Pourquoi sommes-nous opposés à l’application de la loi du 30 juin 2004 relative à la solidarité pour l’autonomie des personnes âgées et handicapées ? 

¨     Ni les pouvoirs publics (nos interlocuteurs dans les ministères avouent s’arracher les cheveux depuis de nombreux mois pour imaginer ce quepourrait être une application PN de cette loi mal pensée…), ni la Compagnie ne nous ont convaincus que nous étions concernés par l’application de cette loi. Elle s’applique aux salariés relevant du Code du Travail. Or en termes de régime d’emploi, durée et temps de travail, les PNC relèvent du Code de l’Aviation Civile. Le seul argument qui nous a été opposé c’est que si cette loi s’appliquait à une partie de la population salariée, elle devrait s’appliquer à l’ensemble, au titre de l’équité et de l’équilibre social de l’entreprise. En rhétorique, l’inverse est aussi vrai.
 

¨     La loi prévoit l’augmentation de 7h00, de la Durée Normale duTravail annuelle (DNT), soit pour un « salarié classique », le passage d’une DNT annuelle de 1600 heures à 1607 heures. La DNT du PNC est fixée à 741h de vol, elle ne peut être modifiée que par voie d’accord puisqu’il n’existe aucune table de conversion (heures de vol/heures de travail sol) légale… 

¨     En cédant une journée de repos annuelle, nous imaginons bien que nous ne serions pas traités de façon uniforme en termes d’exploitation, certains utilisés sur cette journée (elle doit être codifiée : « journée solidarité » sur le bulletin de paie) se verraient attribuer un vol« long range », quand d’autres le même jour, seraient en dispersion, ou engagés sur des temps de vol inférieurs. 

¨     Aucune disposition dans l’accord ne traite des PNC en temps alterné, alors que la loi prévoit une proratisation des heures de travail à effectuer en fonction du rythme d’activité du salarié.

Devant l’ampleur de la tâche, en termes d’application, certaines entreprises, et pas des moindres, ont pris l’initiative de ne pas récupérer cette journée de solidarité. Nous demandons le même traitement. L’échange impôt sur la masse salariale contre un hypothétique gain de productivité supplémentaire n’a visiblement pas convaincu les directions de TF1 et consort.

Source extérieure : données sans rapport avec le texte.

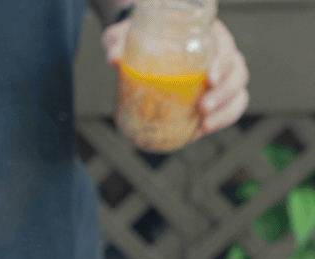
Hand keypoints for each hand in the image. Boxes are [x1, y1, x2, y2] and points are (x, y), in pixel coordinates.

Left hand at [102, 17, 248, 138]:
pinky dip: (224, 119)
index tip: (209, 78)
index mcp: (203, 34)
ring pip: (238, 89)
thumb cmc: (133, 37)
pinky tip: (204, 130)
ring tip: (205, 124)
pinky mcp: (214, 94)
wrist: (135, 50)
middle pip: (237, 69)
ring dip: (226, 109)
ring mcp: (220, 74)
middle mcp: (217, 52)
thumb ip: (117, 42)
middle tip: (203, 107)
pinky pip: (231, 106)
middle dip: (225, 91)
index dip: (222, 61)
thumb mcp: (122, 35)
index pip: (224, 44)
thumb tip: (114, 59)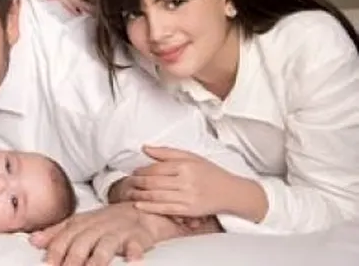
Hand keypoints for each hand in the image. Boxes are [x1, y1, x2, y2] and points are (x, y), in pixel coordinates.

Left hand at [30, 203, 155, 265]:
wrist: (138, 210)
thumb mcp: (79, 224)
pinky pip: (136, 245)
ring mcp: (118, 232)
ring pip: (106, 245)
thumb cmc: (105, 222)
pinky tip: (132, 260)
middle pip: (82, 243)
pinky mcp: (137, 237)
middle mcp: (97, 227)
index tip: (48, 264)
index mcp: (81, 224)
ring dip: (98, 260)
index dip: (55, 251)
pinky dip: (134, 253)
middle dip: (72, 259)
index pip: (64, 237)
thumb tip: (33, 240)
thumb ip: (56, 233)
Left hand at [124, 146, 244, 217]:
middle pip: (154, 182)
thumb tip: (145, 148)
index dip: (141, 170)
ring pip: (157, 196)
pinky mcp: (189, 210)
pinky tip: (139, 205)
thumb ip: (166, 152)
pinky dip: (150, 207)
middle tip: (127, 182)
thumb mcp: (191, 156)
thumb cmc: (210, 173)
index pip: (156, 168)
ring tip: (129, 193)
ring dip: (140, 195)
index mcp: (185, 166)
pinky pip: (165, 209)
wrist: (231, 193)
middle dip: (137, 183)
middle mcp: (186, 181)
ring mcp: (188, 197)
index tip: (133, 171)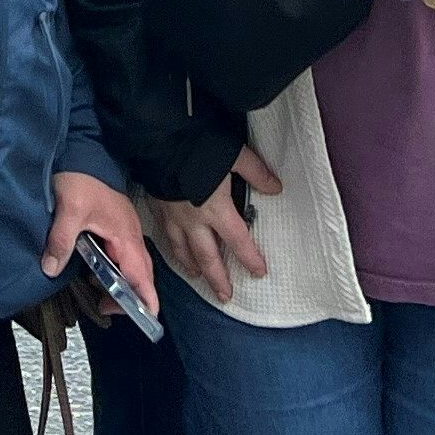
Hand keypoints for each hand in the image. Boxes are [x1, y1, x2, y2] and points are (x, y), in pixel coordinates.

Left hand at [44, 169, 154, 316]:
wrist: (83, 151)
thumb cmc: (82, 177)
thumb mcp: (70, 209)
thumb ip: (62, 240)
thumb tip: (50, 269)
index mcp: (126, 235)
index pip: (143, 275)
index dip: (146, 299)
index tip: (147, 321)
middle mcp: (130, 236)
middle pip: (140, 275)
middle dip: (129, 297)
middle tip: (107, 309)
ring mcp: (124, 232)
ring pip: (130, 267)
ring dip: (119, 284)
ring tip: (99, 297)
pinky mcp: (115, 228)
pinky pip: (120, 257)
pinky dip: (112, 271)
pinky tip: (93, 274)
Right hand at [142, 147, 277, 307]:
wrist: (160, 138)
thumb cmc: (200, 146)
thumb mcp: (235, 154)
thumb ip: (257, 173)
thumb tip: (277, 188)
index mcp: (217, 210)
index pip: (238, 241)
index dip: (250, 258)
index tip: (259, 273)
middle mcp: (195, 221)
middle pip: (208, 257)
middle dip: (218, 278)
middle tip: (225, 296)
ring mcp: (173, 217)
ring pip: (183, 251)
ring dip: (193, 267)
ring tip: (198, 278)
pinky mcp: (157, 209)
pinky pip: (165, 237)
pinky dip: (172, 249)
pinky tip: (174, 252)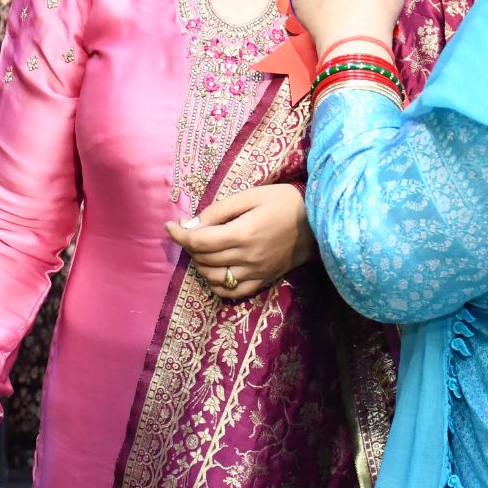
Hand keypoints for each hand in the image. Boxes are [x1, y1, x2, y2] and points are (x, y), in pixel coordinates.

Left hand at [163, 183, 313, 299]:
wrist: (318, 224)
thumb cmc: (284, 202)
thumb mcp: (252, 195)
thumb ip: (220, 210)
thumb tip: (191, 224)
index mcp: (243, 233)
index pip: (199, 240)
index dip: (179, 234)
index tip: (169, 227)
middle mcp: (247, 257)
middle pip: (203, 258)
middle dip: (189, 245)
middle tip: (190, 231)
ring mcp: (255, 273)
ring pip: (213, 277)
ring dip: (200, 264)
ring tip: (203, 248)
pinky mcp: (262, 281)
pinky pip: (231, 292)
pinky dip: (216, 284)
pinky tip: (215, 270)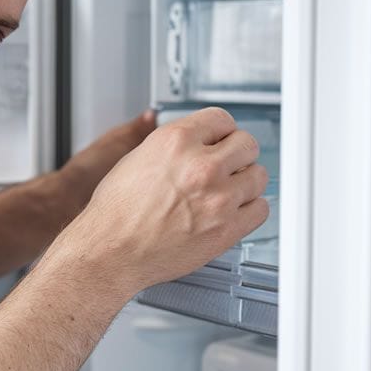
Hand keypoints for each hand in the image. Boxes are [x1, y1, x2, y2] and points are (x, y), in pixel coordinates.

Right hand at [64, 107, 268, 295]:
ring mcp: (217, 198)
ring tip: (230, 189)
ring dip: (246, 181)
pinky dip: (250, 208)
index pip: (222, 119)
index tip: (222, 140)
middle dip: (237, 153)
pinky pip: (260, 209)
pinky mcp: (226, 228)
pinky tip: (234, 209)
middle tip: (229, 164)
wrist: (110, 251)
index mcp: (175, 141)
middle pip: (247, 144)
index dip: (221, 131)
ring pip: (258, 176)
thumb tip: (195, 142)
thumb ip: (173, 147)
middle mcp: (200, 166)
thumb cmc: (115, 212)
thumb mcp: (137, 159)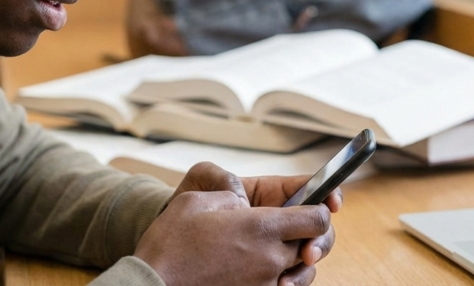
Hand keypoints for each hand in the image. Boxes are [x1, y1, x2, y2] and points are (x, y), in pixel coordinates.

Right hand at [134, 189, 331, 285]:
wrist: (152, 283)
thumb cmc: (171, 241)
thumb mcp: (198, 199)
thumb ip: (232, 196)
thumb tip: (246, 205)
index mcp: (261, 227)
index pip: (318, 220)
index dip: (321, 210)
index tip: (315, 207)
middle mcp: (269, 259)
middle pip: (311, 246)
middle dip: (304, 236)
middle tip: (286, 228)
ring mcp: (262, 284)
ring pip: (296, 271)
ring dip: (290, 260)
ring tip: (265, 251)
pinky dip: (273, 278)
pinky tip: (252, 269)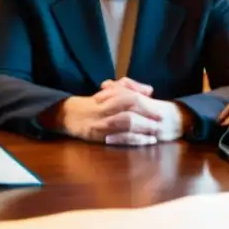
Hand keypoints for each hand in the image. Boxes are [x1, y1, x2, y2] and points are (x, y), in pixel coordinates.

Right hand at [49, 78, 189, 146]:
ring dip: (141, 129)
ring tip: (154, 134)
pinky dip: (132, 140)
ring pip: (122, 124)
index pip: (128, 97)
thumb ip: (129, 87)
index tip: (159, 112)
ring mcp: (99, 124)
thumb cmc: (94, 103)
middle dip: (146, 118)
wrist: (68, 115)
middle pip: (127, 111)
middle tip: (160, 123)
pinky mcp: (96, 137)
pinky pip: (117, 139)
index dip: (145, 105)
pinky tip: (144, 142)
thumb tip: (149, 90)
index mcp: (106, 96)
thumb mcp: (109, 90)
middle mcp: (102, 109)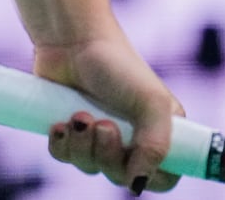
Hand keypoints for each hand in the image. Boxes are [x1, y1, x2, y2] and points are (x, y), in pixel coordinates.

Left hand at [37, 37, 183, 194]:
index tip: (134, 156)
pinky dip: (61, 145)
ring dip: (82, 146)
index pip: (164, 178)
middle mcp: (130, 138)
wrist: (71, 40)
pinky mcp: (70, 130)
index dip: (150, 177)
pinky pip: (64, 156)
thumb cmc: (117, 65)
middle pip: (121, 177)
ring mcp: (98, 136)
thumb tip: (137, 185)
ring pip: (90, 167)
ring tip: (79, 115)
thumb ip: (156, 146)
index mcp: (160, 133)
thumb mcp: (152, 102)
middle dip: (108, 156)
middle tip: (103, 125)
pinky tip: (59, 123)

De la même manière, pas besoin d’être grand Vizir ou économiste émérite pour s’apercevoir qu’en supprimant une journée de repos,la Compagnie ne va pas augmenter sa production et créer des vols supplémentaires pour les seuls mois de juin et de février. De la même manière TF1 ne va pas élargir sa diffusion de programme au-delà de sa grille de 24 heures, le 16 mai prochain.  

La récupération de cette journée ne peut avoir qu’un effet économique limité et aléatoire. Pour la production PNC, il se traduirait vraisemblablement  par  l’obtention d’une certaine souplesse pour l’élaboration des TDS, tout en dégageant un matelas de journées de dispersion supplémentaires, une sorte de ceinture par-dessus les bretelles, quand les réserves sont couvertes. D’ailleurs comme nous vous le disions plus haut, le projet de la Compagnie tel qu’il nous a été présenté n’envisage aucun déplafonnement des seuils et des limitations d’heures de vol.  

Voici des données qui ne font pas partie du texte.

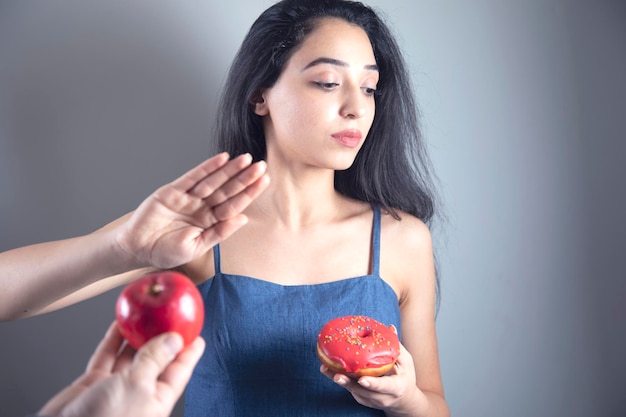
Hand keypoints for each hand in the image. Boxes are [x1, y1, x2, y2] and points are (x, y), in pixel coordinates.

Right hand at [39, 321, 204, 416]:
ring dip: (137, 334)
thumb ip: (155, 360)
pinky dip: (114, 339)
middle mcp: (139, 393)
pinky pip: (108, 356)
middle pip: (156, 359)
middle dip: (162, 337)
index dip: (189, 351)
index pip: (179, 370)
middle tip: (169, 314)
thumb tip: (173, 340)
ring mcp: (116, 388)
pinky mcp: (94, 384)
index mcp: (158, 399)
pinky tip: (119, 323)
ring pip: (130, 355)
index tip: (196, 333)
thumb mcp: (138, 386)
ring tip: (145, 313)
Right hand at [116, 153, 268, 268]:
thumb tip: (243, 218)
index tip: (264, 181)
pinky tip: (222, 159)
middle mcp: (202, 207)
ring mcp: (188, 198)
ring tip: (246, 159)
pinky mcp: (173, 191)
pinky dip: (207, 167)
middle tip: (261, 166)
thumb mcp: (196, 247)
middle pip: (227, 190)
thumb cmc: (166, 251)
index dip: (249, 193)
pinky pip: (193, 177)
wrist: (137, 249)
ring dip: (229, 170)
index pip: (234, 205)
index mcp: (210, 221)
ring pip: (213, 181)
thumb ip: (219, 233)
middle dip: (244, 178)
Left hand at [320, 343, 426, 415]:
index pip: (384, 386)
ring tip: (325, 369)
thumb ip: (396, 347)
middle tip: (336, 375)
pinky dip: (340, 380)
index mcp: (396, 388)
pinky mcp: (362, 399)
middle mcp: (382, 397)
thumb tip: (389, 327)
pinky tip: (329, 370)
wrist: (403, 401)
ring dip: (339, 380)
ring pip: (353, 391)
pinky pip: (350, 389)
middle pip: (363, 391)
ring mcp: (371, 401)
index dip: (373, 383)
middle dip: (348, 383)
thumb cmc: (405, 377)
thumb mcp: (406, 362)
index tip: (362, 379)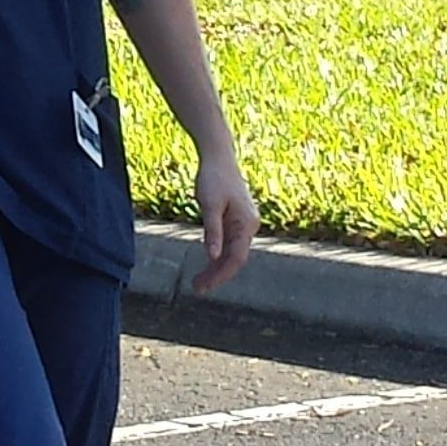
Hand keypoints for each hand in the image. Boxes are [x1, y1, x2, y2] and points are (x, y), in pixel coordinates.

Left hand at [190, 150, 259, 293]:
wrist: (218, 158)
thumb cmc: (213, 178)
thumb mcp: (209, 205)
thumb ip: (213, 231)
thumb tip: (213, 257)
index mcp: (246, 223)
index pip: (236, 258)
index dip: (221, 275)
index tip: (204, 286)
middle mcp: (250, 226)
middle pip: (235, 259)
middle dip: (217, 275)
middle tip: (196, 288)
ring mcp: (245, 224)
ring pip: (232, 253)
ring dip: (217, 268)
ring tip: (198, 281)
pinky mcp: (237, 221)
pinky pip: (230, 244)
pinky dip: (218, 255)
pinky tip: (207, 264)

Nous avons alerté et interpellé la Direction et les pouvoirs publics à maintes reprises de notre désaccord sur l’application de cette loi aux personnels navigants commerciaux, il nous a été à chaque fois répondu qu’il était urgent d’attendre. Urgent d’attendre qu’au détour d’un proche remaniement ministériel, cette loi soit enfin abrogée. Ce n’est un « scoop » pour personne et surtout pas pour la Compagnie qui du haut de ses cinquante années d’entreprise publique garde toujours des liens privilégiés avec les « milieux autorisés ».

D’après nos sources, qui sont loin d’être secrètes ou mystérieuses, (rapprochez-vous de nos collègues de l’élaboration), les services de la production ont bien provisionné tous les jours OFF sur le mois de juin. Dans ces conditions il nous paraît superflu et prématuré d’appeler les PNC à la grève pour obtenir ce que tout le monde pense avoir déjà obtenu.

Dans 13 jours, à la sortie des TDS, il sera bien temps d’aviser et de vérifier si cette journée solidarité correspond à une journée de travail supplémentaire ou à une journée de dispersion.